Images with pose keypoints:
-.-.-
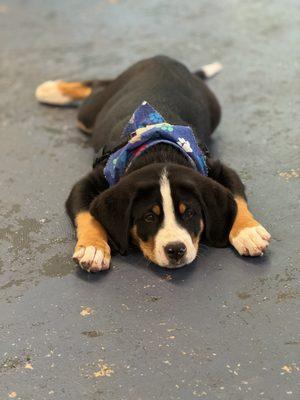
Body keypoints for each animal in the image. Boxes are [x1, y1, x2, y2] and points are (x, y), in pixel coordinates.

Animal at [36, 55, 270, 272]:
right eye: (149, 217)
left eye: (189, 213)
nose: (176, 250)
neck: (159, 150)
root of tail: (164, 58)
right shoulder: (87, 182)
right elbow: (87, 214)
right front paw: (93, 248)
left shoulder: (218, 169)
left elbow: (237, 198)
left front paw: (249, 231)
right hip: (90, 115)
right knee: (95, 87)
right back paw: (52, 90)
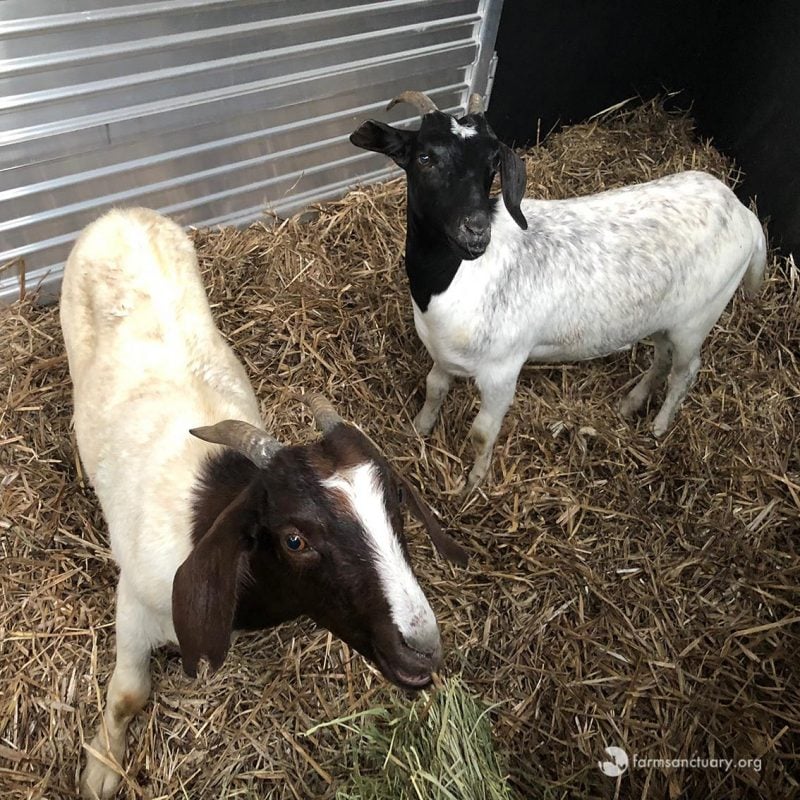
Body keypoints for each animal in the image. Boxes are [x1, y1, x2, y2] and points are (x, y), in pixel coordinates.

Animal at [59, 208, 466, 800]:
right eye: (294, 539)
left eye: (395, 504)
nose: (422, 648)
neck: (206, 509)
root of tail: (122, 214)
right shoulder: (133, 601)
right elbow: (129, 694)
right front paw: (102, 770)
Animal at [352, 90, 768, 484]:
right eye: (425, 158)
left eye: (491, 166)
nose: (476, 229)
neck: (453, 279)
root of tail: (743, 211)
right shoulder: (442, 352)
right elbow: (434, 386)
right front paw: (417, 430)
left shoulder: (502, 370)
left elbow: (482, 433)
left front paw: (474, 483)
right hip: (665, 319)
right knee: (662, 358)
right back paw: (630, 404)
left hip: (697, 320)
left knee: (686, 371)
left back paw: (659, 426)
-.-.-
## The problem
Which lines run from the one containing "right knee: (662, 358)" to the end of the records? Transcribe exactly those, both ends included.

## Output for this exercise
right knee: (662, 358)
right back paw: (630, 404)
left hip: (697, 320)
left knee: (686, 371)
left back paw: (659, 426)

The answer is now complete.